Wuthering Heights. Any woman who thinks haunting a man to the point of psychopathic insanity is romantic—now that’s a maverick. Personally, I think all the Brontës were off their rockers. All those fevers and moors. No wonder Branwell became a drug addict. That poor boy had to grow up surrounded by all those PMSing, sexually frustrated sisters. He sounds like the only fun one of the bunch. I would definitely do him. I would have rocked that man’s world.”

I stare at her in amazement. “Gosh. I never imagined you gave them so much thought.” This is longest conversation we’ve ever had on an even remotely intellectual subject.

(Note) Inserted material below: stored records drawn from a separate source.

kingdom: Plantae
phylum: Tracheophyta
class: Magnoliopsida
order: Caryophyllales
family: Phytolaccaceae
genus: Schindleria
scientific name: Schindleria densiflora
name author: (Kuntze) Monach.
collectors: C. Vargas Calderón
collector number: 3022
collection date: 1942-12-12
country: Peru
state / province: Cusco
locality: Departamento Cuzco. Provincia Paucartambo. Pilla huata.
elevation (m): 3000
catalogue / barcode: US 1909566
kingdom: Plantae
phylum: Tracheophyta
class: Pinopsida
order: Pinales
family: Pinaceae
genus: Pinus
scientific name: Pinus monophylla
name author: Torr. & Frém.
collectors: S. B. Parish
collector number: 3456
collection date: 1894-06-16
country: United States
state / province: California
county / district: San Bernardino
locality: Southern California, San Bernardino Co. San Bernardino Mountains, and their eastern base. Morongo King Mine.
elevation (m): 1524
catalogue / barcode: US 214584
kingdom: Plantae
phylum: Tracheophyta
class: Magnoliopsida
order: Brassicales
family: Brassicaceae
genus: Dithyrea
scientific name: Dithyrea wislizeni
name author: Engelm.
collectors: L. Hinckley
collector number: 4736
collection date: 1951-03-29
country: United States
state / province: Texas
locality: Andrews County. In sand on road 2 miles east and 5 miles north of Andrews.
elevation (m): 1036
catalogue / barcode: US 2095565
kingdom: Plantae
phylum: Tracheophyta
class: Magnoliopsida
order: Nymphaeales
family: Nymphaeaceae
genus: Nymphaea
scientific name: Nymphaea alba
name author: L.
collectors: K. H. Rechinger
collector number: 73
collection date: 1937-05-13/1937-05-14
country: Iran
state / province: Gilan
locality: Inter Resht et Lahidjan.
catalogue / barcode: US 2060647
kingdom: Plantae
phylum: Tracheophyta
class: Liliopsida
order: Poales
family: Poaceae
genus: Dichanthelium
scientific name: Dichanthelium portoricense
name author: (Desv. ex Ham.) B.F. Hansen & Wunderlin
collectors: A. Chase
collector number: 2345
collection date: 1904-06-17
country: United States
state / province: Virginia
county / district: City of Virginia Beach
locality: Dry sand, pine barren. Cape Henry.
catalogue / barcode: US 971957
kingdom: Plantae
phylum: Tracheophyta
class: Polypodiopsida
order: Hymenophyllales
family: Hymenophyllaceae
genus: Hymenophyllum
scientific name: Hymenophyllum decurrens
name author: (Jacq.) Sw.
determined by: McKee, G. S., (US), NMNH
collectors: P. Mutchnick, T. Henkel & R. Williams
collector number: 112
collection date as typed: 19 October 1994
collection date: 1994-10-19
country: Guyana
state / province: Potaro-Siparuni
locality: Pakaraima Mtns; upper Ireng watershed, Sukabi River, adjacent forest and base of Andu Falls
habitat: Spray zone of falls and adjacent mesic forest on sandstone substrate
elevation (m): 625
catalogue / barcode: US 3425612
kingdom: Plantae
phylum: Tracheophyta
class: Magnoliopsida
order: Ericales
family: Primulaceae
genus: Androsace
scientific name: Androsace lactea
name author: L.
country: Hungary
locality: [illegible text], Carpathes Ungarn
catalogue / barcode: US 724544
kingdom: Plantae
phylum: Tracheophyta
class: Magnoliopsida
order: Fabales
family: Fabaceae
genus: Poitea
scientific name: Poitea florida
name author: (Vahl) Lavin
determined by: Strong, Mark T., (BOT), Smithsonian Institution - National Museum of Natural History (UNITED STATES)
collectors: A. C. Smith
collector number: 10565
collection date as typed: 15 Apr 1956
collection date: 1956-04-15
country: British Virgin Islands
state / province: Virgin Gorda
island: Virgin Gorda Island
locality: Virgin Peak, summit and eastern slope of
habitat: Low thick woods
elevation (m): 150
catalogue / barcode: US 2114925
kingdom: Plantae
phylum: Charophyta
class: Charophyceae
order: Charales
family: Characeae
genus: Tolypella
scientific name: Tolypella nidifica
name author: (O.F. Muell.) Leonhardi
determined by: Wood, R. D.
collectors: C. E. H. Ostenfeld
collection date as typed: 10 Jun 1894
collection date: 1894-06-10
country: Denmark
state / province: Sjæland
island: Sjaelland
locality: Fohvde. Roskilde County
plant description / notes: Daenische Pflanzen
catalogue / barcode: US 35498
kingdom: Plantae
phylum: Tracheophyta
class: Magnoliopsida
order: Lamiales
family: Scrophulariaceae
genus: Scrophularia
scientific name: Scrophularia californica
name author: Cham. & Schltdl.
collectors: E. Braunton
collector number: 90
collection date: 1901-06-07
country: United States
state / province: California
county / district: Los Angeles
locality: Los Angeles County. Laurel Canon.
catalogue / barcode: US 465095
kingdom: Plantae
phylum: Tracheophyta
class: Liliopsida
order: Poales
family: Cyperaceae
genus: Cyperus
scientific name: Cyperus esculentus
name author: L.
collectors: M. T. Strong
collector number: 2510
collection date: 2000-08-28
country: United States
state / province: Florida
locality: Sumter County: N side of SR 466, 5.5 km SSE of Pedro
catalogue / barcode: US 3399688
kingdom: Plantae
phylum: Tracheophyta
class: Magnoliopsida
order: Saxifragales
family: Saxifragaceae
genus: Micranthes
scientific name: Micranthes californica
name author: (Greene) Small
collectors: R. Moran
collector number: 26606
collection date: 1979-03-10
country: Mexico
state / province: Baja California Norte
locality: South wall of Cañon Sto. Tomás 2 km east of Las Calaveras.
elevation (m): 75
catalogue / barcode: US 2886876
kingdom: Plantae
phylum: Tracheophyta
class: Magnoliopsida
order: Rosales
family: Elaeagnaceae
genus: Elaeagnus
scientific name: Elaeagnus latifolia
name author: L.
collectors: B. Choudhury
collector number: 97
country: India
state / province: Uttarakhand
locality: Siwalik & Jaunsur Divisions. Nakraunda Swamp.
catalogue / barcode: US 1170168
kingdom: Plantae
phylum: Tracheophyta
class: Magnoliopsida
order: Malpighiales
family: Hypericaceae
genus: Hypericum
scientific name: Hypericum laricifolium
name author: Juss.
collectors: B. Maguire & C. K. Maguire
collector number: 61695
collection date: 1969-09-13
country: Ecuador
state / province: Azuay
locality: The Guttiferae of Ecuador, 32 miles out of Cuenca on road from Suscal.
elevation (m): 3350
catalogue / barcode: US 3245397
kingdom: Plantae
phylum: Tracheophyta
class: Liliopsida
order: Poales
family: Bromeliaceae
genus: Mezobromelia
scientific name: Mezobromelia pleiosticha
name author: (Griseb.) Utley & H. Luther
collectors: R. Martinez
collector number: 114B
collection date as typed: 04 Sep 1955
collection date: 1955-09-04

“I don’t, but I’ve sat through weeks of Professor Hardcastle raving about them and he’s still failing me. Frankly, I’m glad he spared me from his conceited, snooty self. I honestly think I hate him. Which reminds me, I have some PB tonight.”

I flash her a disapproving look. “You know how I feel about personal business on shift. You have all day to go shopping. Why can’t you do it on your own time? It doesn’t look professional for a woman in uniform to be perusing the shoe department while on duty.”

“This PB you just might approve of,” she says mysteriously.

“I doubt it.” I sigh. After six months of working together, Dana remains staunchly impervious to my influence.

“Professor Hardcastle is giving a talk at Malaprop’s tonight.” She glances at me when I don’t respond. “You know, the coolest bookstore in town? Although the Battery Park Book Exchange is pretty cool too. They have a champagne bar. Anyway, he said if I come he’ll give me extra credit and allow me to rewrite my paper.” She looks at me imploringly.

I stare out the window. The forest flashes by. I should be out hunting or soon I’ll become too weak to work, but I haven’t killed an animal in years. I abhor the feeling of a warm, pulsing creature being drained of life in my frozen hands. I no longer have the heart for it.

“Please, Anne. You don’t have to go inside. You can wait in the truck and read your book in the dark. It’s for my education. I know you hate public places, but this is a matter of me making it through college. My future lies in the balance.”

Suddenly a call comes out over the radio and my heart leaps in my chest. Here is my chance to feed!

“Rescue 1, respond to 29 Thornton Road for a one-year-old, fever.”

“Damn! Hardcastle starts in 40 minutes and we’ve got to run on a fucking baby.”

My mouth waters and I take a deep breath to settle myself. “We’ll make it fast,” I say.

Dana looks at me in surprise and smiles.

In a rare gesture, I smile back. “Step on it.”